By Dr Jeffrey V. Lazarus, Secretariat Director, Health Systems Global, and Senior Researcher, CHIP, Centre for Health and Infectious Disease Research, Rigshospitalet, University of Copenhagen, Denmark
Through a new non-exclusive affiliation with BMC Health Services Research, announced a few months ago, Health Systems Global members can have publication charges reduced when they publish in many of BioMed Central’s numerous open-access journals. Even though the affiliation is an exciting development for our organisation, I have found myself wondering if some members might be unimpressed because BMC Health Services Research has an impact factor of “only” 1.659.
Other authors have capably discussed how and why the impact factor is being misused; see for example “Causes for the Persistence of Impact Factor Mania” and “Thinking Beyond the Thomson Reuters ‘Impact Factor’ ”. I would like to focus here on two issues that make this a matter of particular concern for the health systems field. (Disclosure: I am a section editor of BMC Health Services Research.)
First, efforts to improve health system functioning require robust evidence from many areas of medicine and public health. Policy-makers at all levels of health systems may draw on knowledge from various niches. If misuse of the impact factor is discouraging a broad range of scientists from striving to constantly redefine the cutting edge in their areas of expertise, then the evidence base guiding health system-wide decisions will suffer.
Secondly, what are the implications of the fact that health systems researchers are generally not the most-cited researchers? Consider this: among the ten journals that a 2014 article by Qiang Lao and colleagues identified as being the top publishers of health systems research papers, there is nary a current impact factor score above five. In contrast, the four highest-ranking oncology journals all have impact factors above 20!

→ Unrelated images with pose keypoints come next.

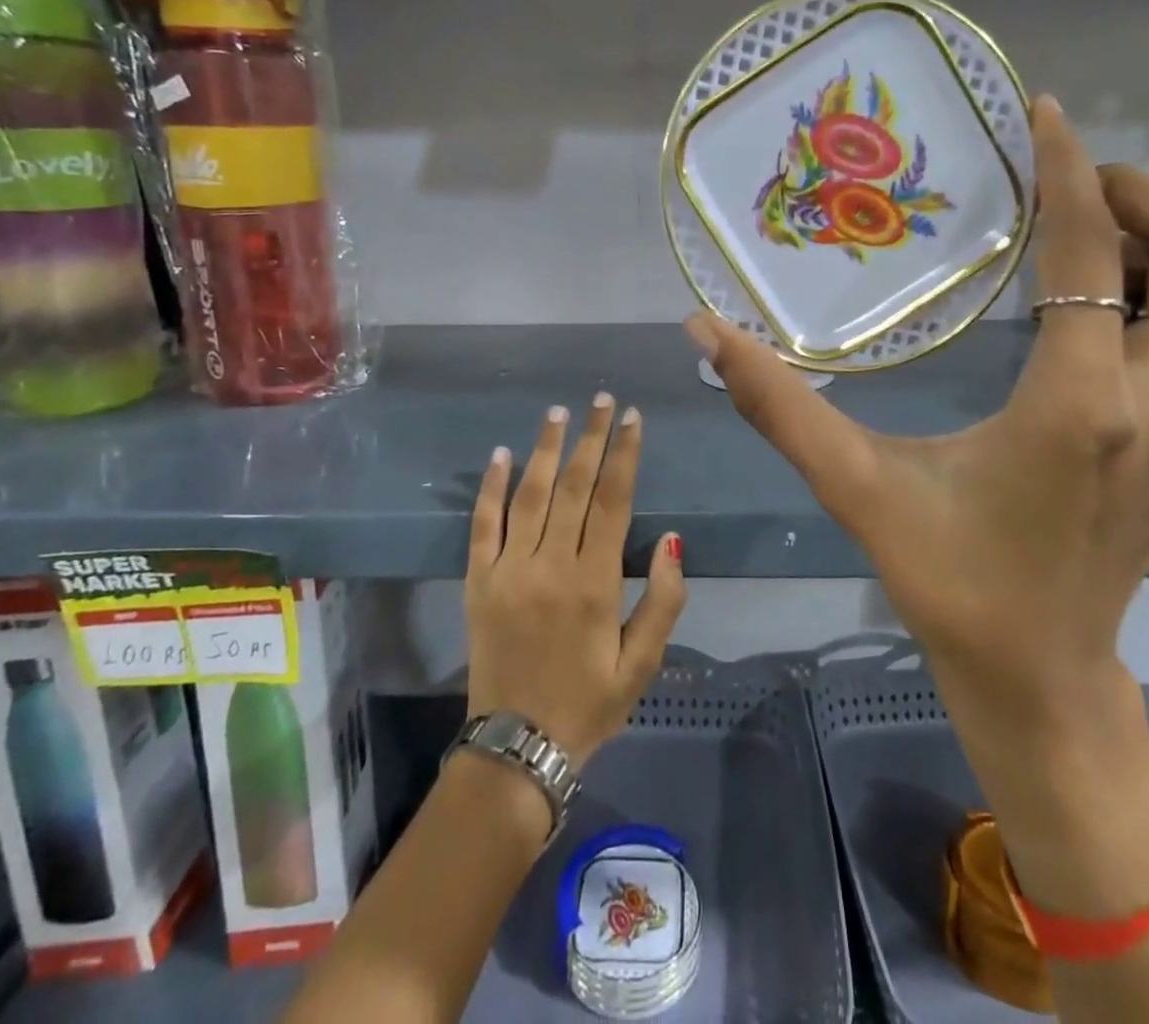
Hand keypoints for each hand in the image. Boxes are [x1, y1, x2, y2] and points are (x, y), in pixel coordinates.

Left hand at [465, 394, 686, 763]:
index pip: (612, 501)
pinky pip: (482, 525)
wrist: (517, 749)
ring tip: (558, 412)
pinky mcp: (478, 582)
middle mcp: (550, 565)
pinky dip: (491, 487)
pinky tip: (501, 454)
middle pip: (573, 486)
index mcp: (594, 583)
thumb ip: (662, 600)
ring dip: (544, 449)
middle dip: (591, 438)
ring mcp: (508, 570)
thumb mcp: (642, 664)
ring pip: (529, 495)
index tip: (633, 418)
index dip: (625, 455)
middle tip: (602, 400)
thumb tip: (671, 539)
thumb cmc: (588, 704)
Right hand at [687, 97, 1148, 721]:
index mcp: (1078, 404)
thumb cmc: (946, 579)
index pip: (1091, 252)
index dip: (1068, 169)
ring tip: (1120, 244)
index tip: (1043, 114)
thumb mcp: (854, 485)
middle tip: (1075, 194)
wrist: (1036, 674)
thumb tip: (705, 331)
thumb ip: (777, 404)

If the worth of a health systems researcher’s contribution to improving human health is to be compared to other types of researchers’ contributions on the basis of impact factor scores, then we need to consider the ways in which we may be denied opportunities to contribute. And what of the effect of impact factor rankings on students’ choices of mentors, and ultimately of career paths? Health Systems Global has emphatically indicated its commitment to nurturing the next generation of health systems researchers. Mightn’t challenging the dominance of the impact factor help to advance this agenda?
This leads me to ask: what are we going to do about the impact factor, collectively and individually? I appeal to you to take on this question as a personal challenge.
In the interest of leading by example, I’ll go first. At times I have agreed to collaborate on studies that were unlikely to be of interest to journals with an impact factor above two. I have done this because in each instance I believed in the merits of the undertaking and felt that I had valuable knowledge and skills to contribute. I pledge to continue such collaborations for the duration of my career.
Next? Please share your ideas – let’s inspire each other!